Current scenario and future trends on stability issues of perovskite solar cells: A mini review

Abstract

Perovskite solar cells (PSCs) are considered a new paradigm in photovoltaic energy technology due to their extraordinary power conversion capabilities. However, their commercialization is hindered by stability issues. The current understanding of PSC degradation mechanisms focuses on factors such as moisture, oxygen, light, temperature, and electrical bias are comprehensively analyzed in this review article. The essential encapsulation strategies require further refinement for long-standing stability. Material engineering, including compositional tuning and defect passivation, has shown promise in enhancing intrinsic perovskite stability. Interface tuning between the perovskite layer and charge transport materials (hole and electron transport layers) is crucial for suppressing ion migration and charge recombination. Additionally, the advanced characterization techniques offer to dive into the degradation pathways, enabling targeted stability improvements. Despite substantial progress in obtaining higher efficiency in PSCs, it is still challenging to achieve the expected stability in PSCs.

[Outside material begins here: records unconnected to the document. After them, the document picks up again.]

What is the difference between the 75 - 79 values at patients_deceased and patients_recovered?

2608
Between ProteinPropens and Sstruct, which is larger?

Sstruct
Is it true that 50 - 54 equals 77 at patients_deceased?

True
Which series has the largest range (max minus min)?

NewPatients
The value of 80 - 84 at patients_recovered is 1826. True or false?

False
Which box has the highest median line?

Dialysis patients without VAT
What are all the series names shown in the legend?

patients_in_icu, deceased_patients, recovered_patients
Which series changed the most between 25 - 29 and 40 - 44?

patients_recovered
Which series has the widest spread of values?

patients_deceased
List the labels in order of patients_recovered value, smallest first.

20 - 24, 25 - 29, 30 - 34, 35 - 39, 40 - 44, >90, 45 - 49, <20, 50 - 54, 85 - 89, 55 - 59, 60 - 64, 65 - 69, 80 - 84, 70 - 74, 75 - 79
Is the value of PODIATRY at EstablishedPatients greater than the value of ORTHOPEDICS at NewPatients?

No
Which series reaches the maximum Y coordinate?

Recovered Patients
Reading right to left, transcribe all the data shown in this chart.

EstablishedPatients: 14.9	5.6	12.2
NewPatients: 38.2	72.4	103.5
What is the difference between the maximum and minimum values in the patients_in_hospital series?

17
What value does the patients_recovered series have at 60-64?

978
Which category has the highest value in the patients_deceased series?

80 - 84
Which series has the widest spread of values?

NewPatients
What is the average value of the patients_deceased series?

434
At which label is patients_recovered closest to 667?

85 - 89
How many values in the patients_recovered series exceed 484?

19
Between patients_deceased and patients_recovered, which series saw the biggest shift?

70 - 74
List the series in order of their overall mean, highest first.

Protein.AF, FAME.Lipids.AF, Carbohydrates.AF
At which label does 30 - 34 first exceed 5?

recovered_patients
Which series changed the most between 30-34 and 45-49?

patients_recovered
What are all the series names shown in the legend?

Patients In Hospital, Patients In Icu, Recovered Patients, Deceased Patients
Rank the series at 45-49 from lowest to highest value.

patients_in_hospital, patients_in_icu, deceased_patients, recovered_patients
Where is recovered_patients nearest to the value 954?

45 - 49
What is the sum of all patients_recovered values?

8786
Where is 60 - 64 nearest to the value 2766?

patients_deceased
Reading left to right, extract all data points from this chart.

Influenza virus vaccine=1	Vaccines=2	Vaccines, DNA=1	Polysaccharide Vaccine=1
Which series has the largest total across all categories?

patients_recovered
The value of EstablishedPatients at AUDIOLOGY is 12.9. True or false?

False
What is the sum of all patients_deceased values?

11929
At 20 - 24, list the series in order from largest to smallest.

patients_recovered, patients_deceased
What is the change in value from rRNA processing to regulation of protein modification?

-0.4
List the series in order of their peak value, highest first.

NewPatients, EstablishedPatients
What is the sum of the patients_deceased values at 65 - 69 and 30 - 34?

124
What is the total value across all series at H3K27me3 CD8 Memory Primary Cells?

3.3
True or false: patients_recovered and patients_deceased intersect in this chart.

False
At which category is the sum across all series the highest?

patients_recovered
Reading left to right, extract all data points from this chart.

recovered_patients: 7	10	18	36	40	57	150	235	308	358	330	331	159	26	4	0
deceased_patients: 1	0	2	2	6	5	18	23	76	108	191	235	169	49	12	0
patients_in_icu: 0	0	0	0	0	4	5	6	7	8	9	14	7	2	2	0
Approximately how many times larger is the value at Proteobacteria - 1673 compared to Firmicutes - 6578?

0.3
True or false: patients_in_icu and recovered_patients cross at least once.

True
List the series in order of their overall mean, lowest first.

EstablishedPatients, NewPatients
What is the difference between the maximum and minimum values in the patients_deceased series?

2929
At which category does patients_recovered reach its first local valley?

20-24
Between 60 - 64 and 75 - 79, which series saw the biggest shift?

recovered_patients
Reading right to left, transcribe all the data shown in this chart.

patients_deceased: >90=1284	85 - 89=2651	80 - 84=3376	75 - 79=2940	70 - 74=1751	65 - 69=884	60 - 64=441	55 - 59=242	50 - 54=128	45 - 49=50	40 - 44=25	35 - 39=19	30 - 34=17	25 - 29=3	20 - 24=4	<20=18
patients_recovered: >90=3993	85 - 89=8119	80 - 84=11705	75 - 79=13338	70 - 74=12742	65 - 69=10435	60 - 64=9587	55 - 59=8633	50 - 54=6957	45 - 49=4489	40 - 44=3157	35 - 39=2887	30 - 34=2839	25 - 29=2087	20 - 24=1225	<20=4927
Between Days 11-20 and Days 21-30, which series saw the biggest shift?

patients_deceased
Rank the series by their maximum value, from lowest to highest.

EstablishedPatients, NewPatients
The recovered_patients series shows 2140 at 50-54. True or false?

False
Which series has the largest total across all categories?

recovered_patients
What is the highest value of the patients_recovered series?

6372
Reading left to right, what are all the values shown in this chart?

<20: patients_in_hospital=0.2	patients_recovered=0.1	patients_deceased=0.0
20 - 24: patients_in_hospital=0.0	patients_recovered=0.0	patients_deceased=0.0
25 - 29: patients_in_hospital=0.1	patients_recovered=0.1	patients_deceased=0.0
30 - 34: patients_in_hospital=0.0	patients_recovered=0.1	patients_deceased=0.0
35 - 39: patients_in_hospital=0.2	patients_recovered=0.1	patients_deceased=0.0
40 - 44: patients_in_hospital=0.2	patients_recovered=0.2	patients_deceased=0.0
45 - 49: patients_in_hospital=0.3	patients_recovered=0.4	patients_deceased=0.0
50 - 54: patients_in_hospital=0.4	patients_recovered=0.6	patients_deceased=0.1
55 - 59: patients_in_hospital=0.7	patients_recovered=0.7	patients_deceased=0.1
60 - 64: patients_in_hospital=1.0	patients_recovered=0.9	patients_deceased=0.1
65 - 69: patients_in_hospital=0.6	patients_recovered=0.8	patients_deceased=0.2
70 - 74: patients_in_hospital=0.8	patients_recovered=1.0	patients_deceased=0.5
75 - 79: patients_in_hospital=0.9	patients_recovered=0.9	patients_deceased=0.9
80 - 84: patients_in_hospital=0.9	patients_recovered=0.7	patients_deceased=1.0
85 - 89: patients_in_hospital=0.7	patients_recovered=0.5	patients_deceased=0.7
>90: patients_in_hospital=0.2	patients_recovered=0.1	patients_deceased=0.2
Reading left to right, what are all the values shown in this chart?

The development of novel perovskite materials with enhanced structural stability, improved encapsulation strategies, and an understanding of degradation mechanisms at the molecular level should be the imminent research focus with the development of accelerated testing methodologies and field trials essential for evaluating long-standing performance. PSCs will be a major contributor to renewable energy generation once the stability issues with their structure are erased.